Shrimp and Red Clam Sauce
This is a sassy and hearty pasta dish for cold weather. Red clam sauce is meaty and satisfying with a little spice.
Prep Time 10 minutes mins
Cook Time 20 minutes mins
Course Main Course
Cuisine Italian
- 3 tbsp olive oil
- 1 large fennel bulb, chopped
- 1 medium onion, chopped
- 2 tsp salt
- ½ tsp red pepper flakes
- ½ cup dry white wine
- 2 bay leaves
- 1 16 oz jar of your favorite marinara sauce I like Cucina Antica Tomato Basil, garlic free. See link above.
- 2 6.5 oz cans of chopped clams in juice
- 1 lb fresh peeled shrimp
- 1 lb fresh sea or bay scallops optional
Heat the oil in a large pot over medium heat. Add the fennel, onion, shallots, and salt and saute until the onion is translucent, about 10 minutes.
Add 3/4 teaspoon of red pepper flakes, and saute 2 minutes. Add wine and bring to a simmer.

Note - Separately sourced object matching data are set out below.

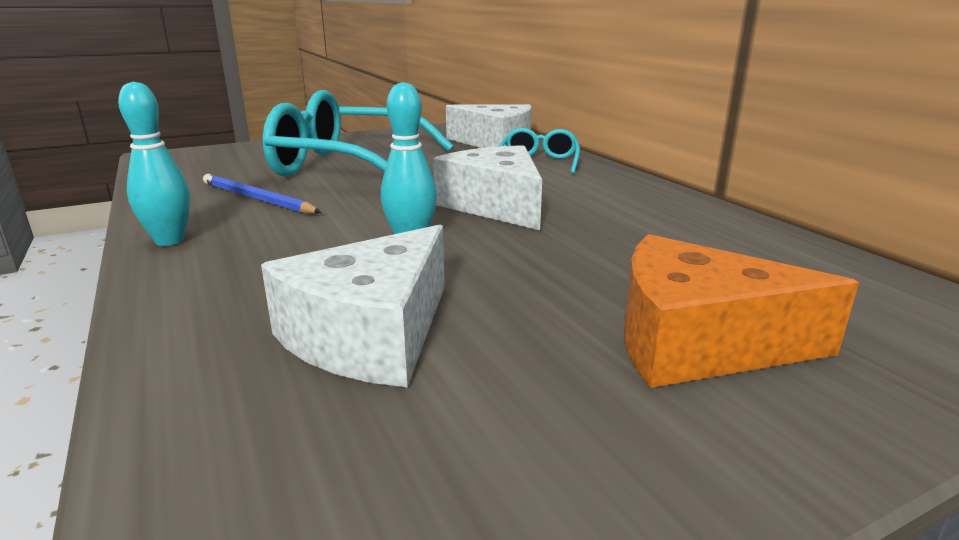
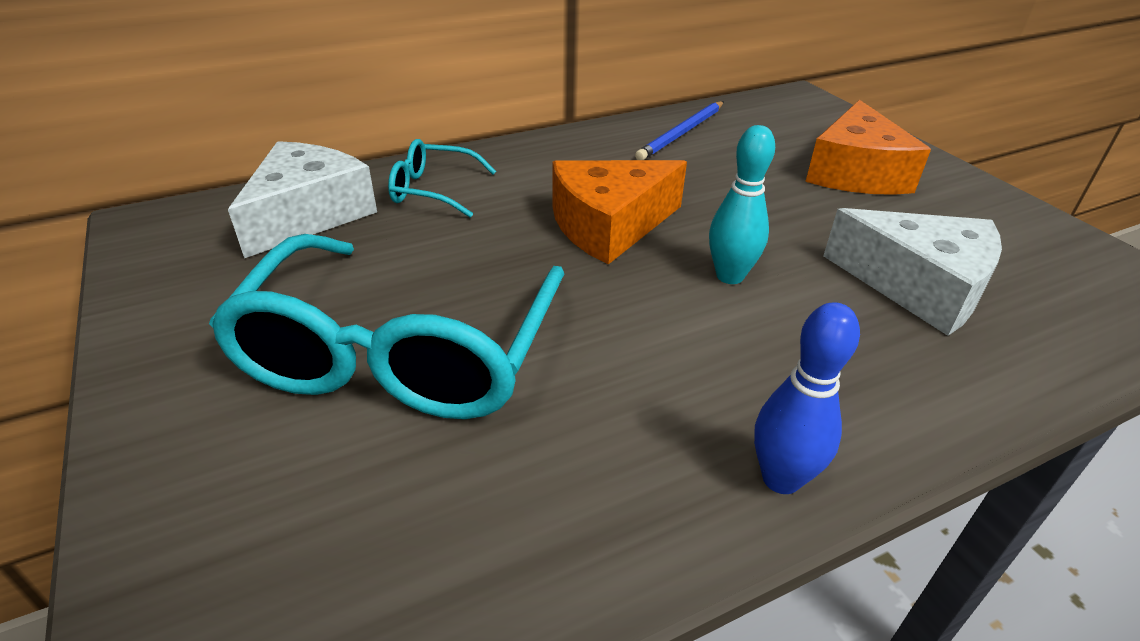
camera: 90 degrees left, 15 degrees up
turquoise bowling pin [118,82,190,246] -> blue bowling pin [754,302,860,494]
blue pencil [203,174,321,214] -> blue pencil moved to [635,101,724,160]
white cheese [433,145,542,230] -> orange cheese [553,160,687,264]

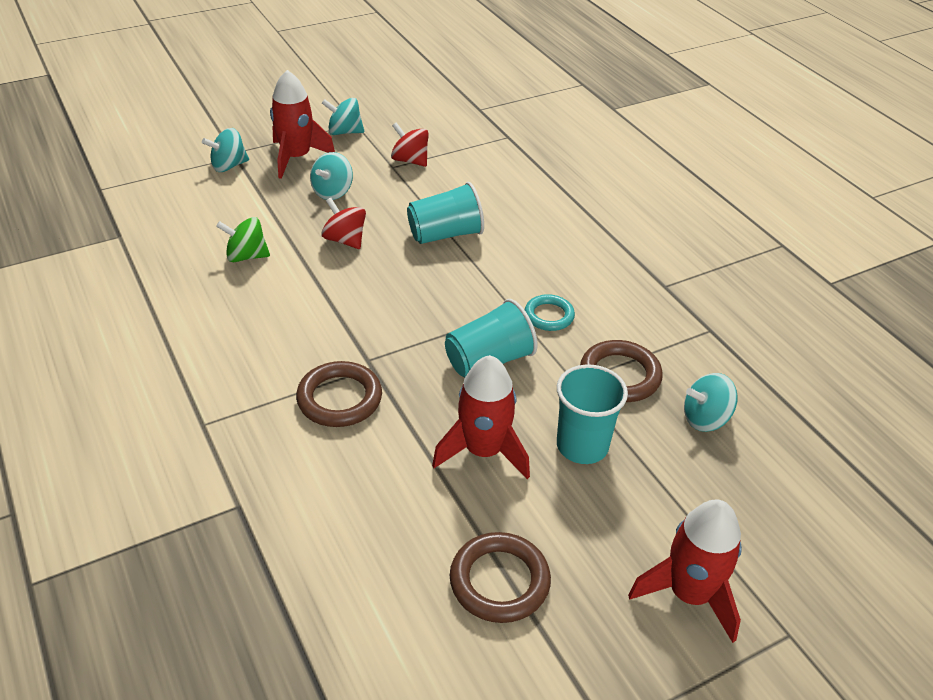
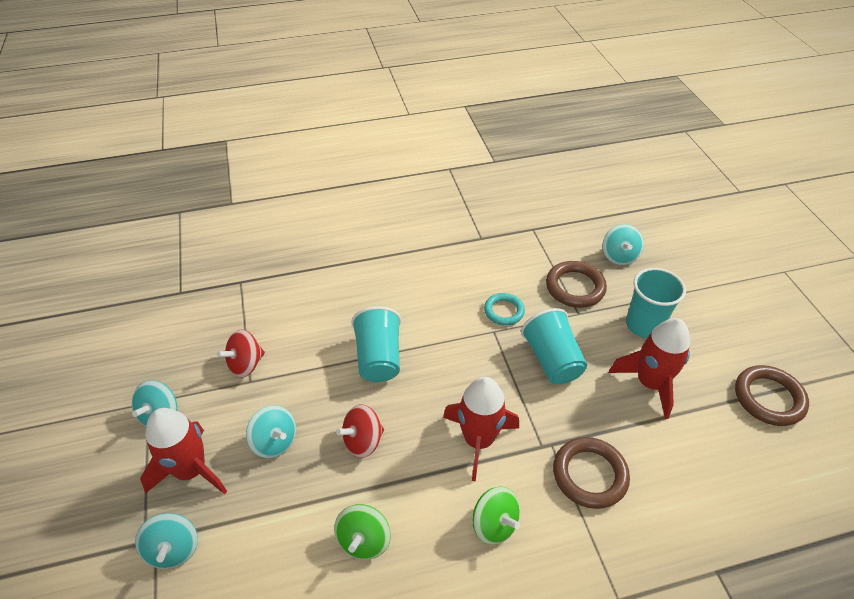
camera: 75 degrees left, 5 degrees up
red rocket [628,500,742,643] -> red rocket moved to [443,377,519,482]
none -> green spinning top [472,487,520,545]

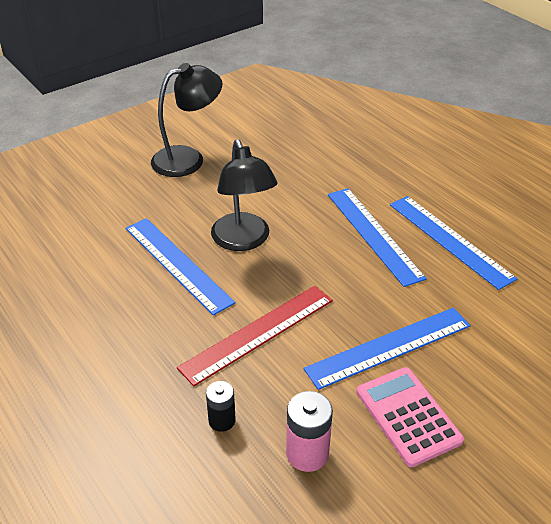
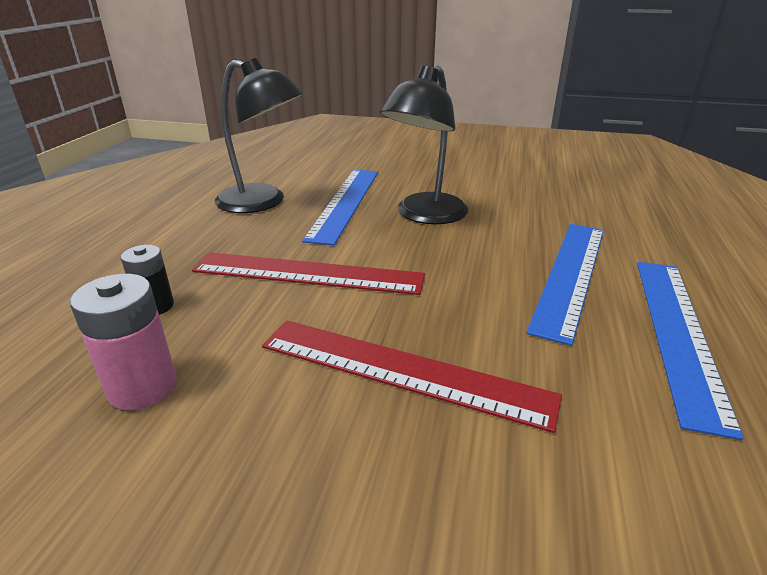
camera: 50 degrees right, 10 degrees down
black lamp [151,63,223,177] -> black lamp moved to [215,58,303,213]
blue ruler [304,308,471,390] -> red ruler [262,320,562,433]
pink calculator [356,367,464,467] -> none

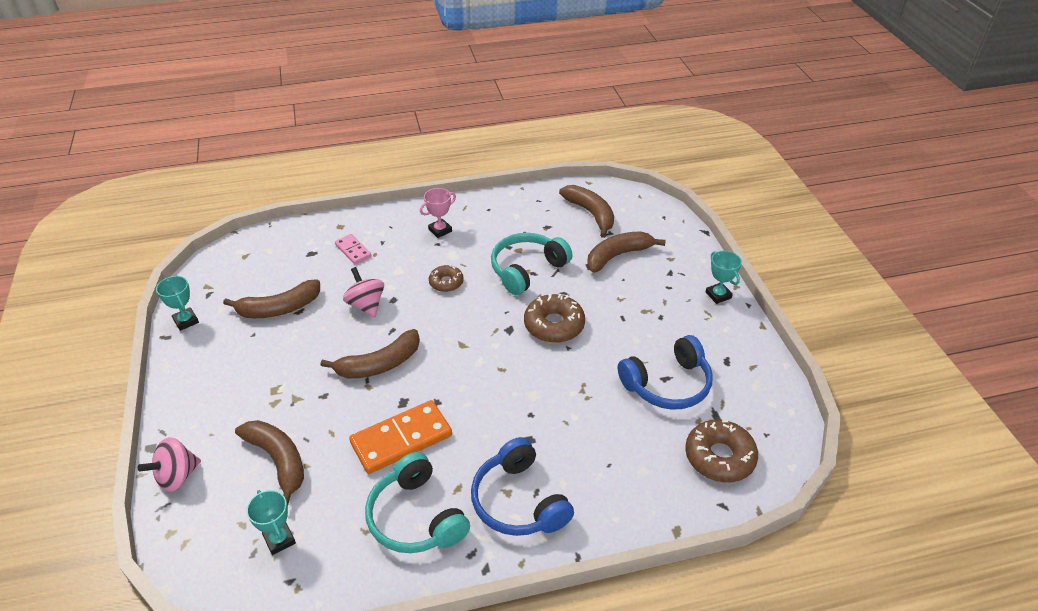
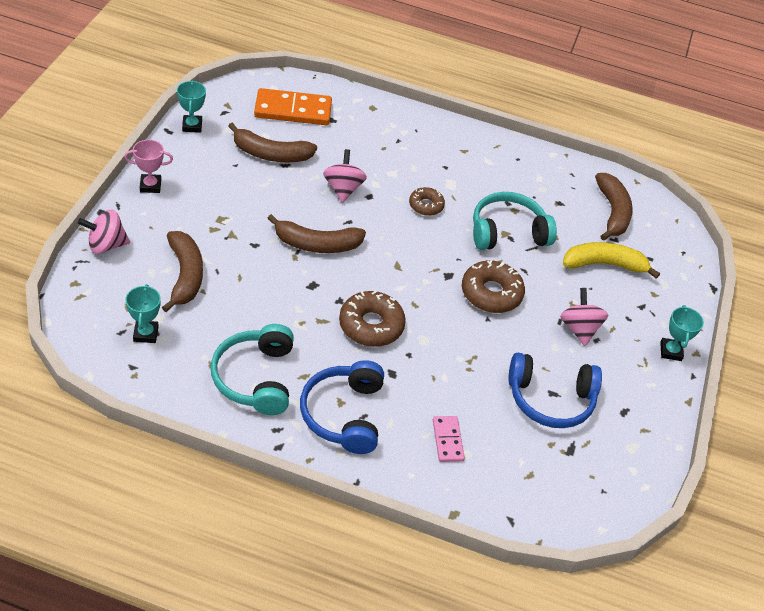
camera: 25 degrees right, 5 degrees up
pink domino [335,234,371,264] -> pink domino moved to [433,416,465,462]
orange domino [349,400,452,474] -> orange domino moved to [254,88,332,125]
pink trophy [420,188,456,238] -> pink trophy moved to [124,140,173,193]
brown banana [587,231,666,273] -> yellow banana [563,242,660,279]
brown donut [685,420,758,483] -> brown donut moved to [339,291,406,347]
none -> pink spinning top [560,288,608,346]

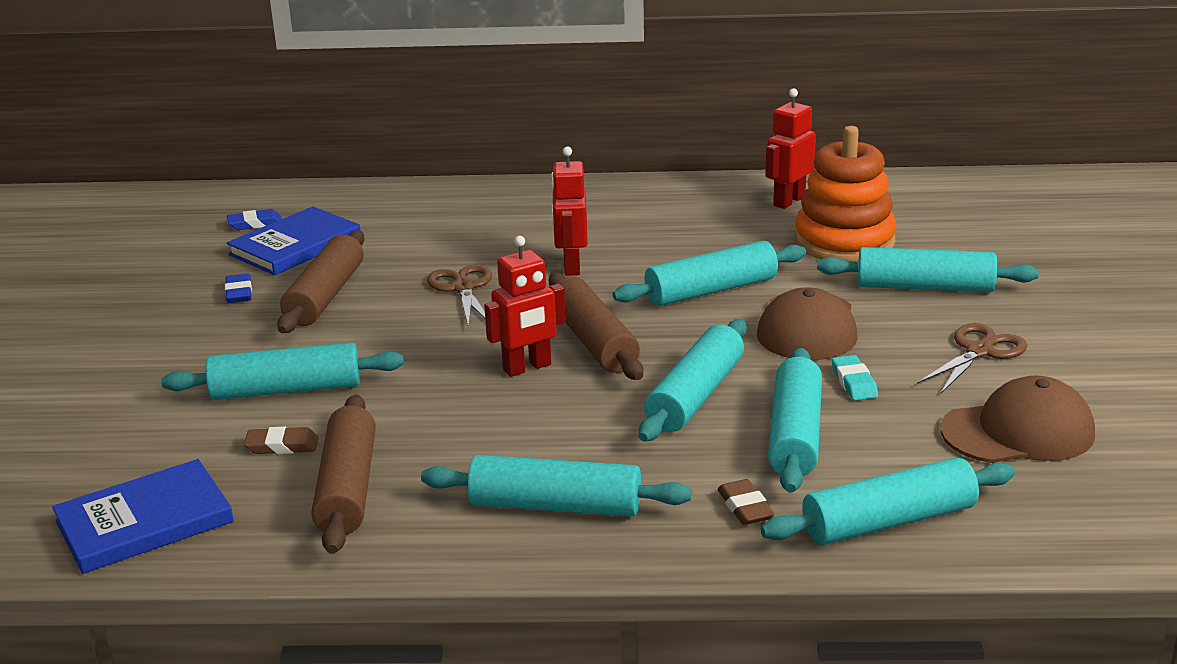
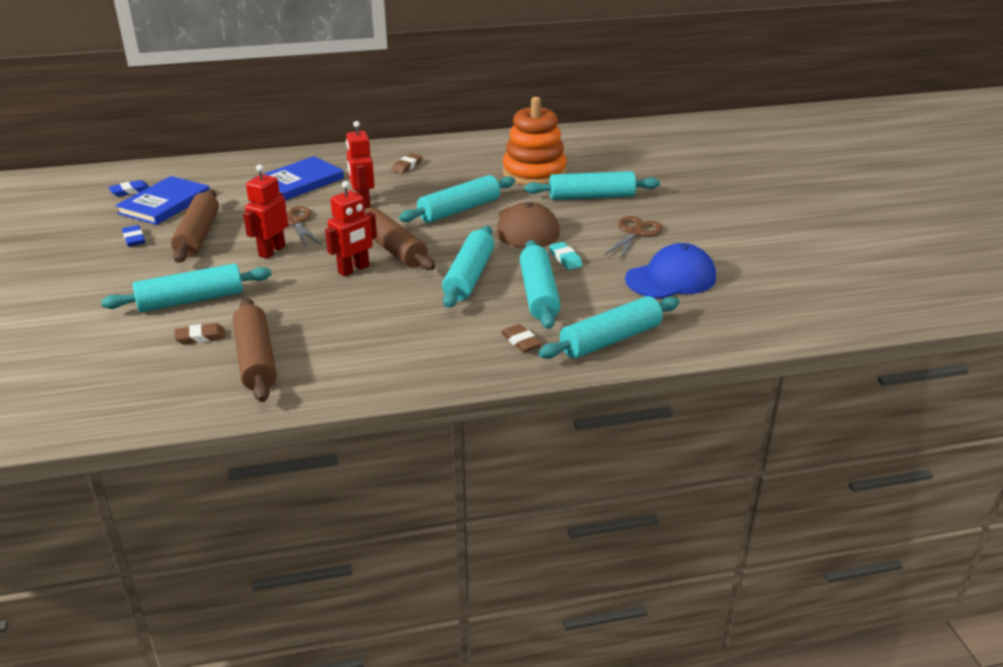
camera: 15 degrees left, 5 degrees up
blue book [52,459,234,574] -> blue book moved to [254,156,344,200]
turquoise rolling pin [421,455,692,517] -> none
red robot [765,88,816,209] -> red robot moved to [243,165,288,259]
brown cap [940,375,1095,463] -> blue cap [625,243,716,299]
none -> brown eraser [391,153,422,174]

Add jar of sauce and clam with juice. Reduce the heat to medium-low. Cover and simmer until the flavors blend, about 20 minutes or reduce until thick. Longer if you have the time! Makes it even better.
Cook pasta according to directions.
Serve over spaghetti noodles. Top with additional red pepper flakes and parmesan if desired.